18.04.2007 · Die Leser der Frankfurter Allgemeinen Zeitung haben ein Herz für soziale Anliegen. 546.000 Euro spendeten sie im Zuge der Aktion „F.A.Z.-Leser helfen“. Das Geld kommt belasteten Kindern und Demenzkranken zugute.
Von Manfred KöhlerDie Leser dieser Zeitung haben ein Herz für soziale Anliegen. 546.000 Euro spendeten sie in den vergangenen Monaten im Zuge der Aktion „F.A.Z.-Leser helfen“. Das Geld wird zum einen psychisch belasteten Kindern und Jugendlichen, zum anderen Demenzkranken zugute kommen.
Beim einem Empfang im Redaktionsgebäude erinnerte Werner D’Inka, Herausgeber der F.A.Z., daran, dass das Ziel der Redaktion, Investitionen in sozialen Einrichtungen zu ermöglichen, ohne die Leser nicht zu erreichen wäre. „Es ist nicht unsere, sondern Ihre Aktion.“
Behutsame Berichterstattung über Patienten
Wie berichtet, soll das Geld einerseits dazu beitragen, dass das Institut für analytische Kinder- und Jugendlichen-Psychotherapie im Frankfurter Westend sein Haus erweitern kann, wodurch die Behandlungsmöglichkeiten zum Beispiel für Kleinkinder, die immer nur schreien, verbessert werden. Andererseits soll das Altenheim Santa Teresa des Frankfurter Caritasverbands die Möglichkeit erhalten, seine ambitionierte Betreuung von Demenzkranken weiter zu verbessern. So soll ein Garten speziell für diese Klientel angelegt werden, außerdem will das Heim gemeinsame Wohnzimmer so einrichten, dass sich die Bewohner an alte Zeiten erinnert fühlen, was ihnen die Orientierung erleichtert.

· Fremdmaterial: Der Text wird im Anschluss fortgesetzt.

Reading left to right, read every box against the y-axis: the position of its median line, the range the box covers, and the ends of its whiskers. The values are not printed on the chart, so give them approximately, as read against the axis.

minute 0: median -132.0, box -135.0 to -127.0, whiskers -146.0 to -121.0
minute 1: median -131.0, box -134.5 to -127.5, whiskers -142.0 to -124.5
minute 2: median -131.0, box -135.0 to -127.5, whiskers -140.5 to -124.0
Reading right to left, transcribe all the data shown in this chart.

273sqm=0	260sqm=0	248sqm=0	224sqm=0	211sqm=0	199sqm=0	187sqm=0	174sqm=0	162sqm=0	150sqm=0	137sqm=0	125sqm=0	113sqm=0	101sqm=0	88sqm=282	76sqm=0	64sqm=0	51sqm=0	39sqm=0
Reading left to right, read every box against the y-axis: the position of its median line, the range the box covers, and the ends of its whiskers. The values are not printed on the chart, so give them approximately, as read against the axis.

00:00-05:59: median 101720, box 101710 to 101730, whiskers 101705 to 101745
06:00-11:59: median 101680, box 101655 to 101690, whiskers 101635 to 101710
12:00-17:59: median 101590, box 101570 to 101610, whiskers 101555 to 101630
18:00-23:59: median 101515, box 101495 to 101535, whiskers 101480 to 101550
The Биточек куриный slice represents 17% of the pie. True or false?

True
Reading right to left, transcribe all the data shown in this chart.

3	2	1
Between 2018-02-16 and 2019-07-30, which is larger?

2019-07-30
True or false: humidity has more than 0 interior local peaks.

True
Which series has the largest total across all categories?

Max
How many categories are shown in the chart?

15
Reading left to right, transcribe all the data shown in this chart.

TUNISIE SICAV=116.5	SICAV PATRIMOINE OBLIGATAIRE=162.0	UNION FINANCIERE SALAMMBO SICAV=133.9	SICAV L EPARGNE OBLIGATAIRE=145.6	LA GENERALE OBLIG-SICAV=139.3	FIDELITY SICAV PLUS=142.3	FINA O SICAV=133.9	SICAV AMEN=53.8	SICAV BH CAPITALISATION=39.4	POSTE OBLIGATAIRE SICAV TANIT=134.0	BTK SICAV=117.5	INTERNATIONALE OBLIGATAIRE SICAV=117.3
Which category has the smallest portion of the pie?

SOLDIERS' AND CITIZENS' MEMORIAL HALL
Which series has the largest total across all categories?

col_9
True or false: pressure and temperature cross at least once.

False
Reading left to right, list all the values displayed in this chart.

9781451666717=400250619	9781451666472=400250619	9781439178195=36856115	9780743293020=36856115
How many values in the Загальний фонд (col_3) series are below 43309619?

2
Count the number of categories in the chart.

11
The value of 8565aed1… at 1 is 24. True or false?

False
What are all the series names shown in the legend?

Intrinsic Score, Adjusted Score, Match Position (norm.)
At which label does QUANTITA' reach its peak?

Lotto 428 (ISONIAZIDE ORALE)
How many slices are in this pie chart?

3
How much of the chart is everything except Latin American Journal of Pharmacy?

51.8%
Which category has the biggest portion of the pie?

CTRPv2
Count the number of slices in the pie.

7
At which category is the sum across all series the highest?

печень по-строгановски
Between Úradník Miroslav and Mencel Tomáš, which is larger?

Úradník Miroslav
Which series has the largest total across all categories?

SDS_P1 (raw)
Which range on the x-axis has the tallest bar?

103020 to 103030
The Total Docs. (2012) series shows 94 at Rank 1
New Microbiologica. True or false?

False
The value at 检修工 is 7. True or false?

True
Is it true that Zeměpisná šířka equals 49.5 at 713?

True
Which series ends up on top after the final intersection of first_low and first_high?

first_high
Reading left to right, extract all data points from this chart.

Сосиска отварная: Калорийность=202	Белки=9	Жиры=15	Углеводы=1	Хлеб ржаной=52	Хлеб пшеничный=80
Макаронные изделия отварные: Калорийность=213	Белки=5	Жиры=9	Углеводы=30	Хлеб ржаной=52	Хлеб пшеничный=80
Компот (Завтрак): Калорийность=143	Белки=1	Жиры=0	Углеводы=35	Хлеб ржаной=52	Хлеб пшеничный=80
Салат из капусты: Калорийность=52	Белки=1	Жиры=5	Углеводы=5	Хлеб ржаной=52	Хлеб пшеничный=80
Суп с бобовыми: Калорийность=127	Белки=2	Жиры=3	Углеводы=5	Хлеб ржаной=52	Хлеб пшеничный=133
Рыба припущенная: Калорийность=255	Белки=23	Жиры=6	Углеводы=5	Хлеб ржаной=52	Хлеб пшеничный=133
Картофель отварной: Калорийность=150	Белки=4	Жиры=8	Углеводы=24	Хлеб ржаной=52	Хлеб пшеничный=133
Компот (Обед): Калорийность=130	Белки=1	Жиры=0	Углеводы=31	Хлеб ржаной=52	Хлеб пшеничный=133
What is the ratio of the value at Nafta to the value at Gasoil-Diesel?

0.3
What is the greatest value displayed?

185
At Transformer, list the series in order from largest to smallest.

D’Inka dankte nicht nur den Spendern, sondern auch der Frankfurter Sparkasse und der Frankfurter Volksbank, die seit Jahren die Spendenkonten unentgeltlich führen, außerdem den Unternehmen und Institutionen, in deren Gebäuden in den zurückliegenden Monaten sonntags Lesungen für Kinder stattfanden. Das waren neben der Volksbank Mercedes-Benz, IBM, Rapp’s Kelterei und der Hessische Rundfunk. Zu den Förderern dieser Veranstaltungsreihe zählt auch das Unternehmen Hassia.
Claudia Burkhardt-Mußmann vom Institut für analytische Kinder- und Jugendlichen-Psychotherapie dankte für die behutsame Berichterstattung über die Patienten der Einrichtung. Caritasdirektor Hartmut Fritz äußerte, es sei gut, dass schutzwürdige Gruppen am Beginn und Ende des Lebens bedacht worden seien – kranke Kinder und schwerkranke Senioren.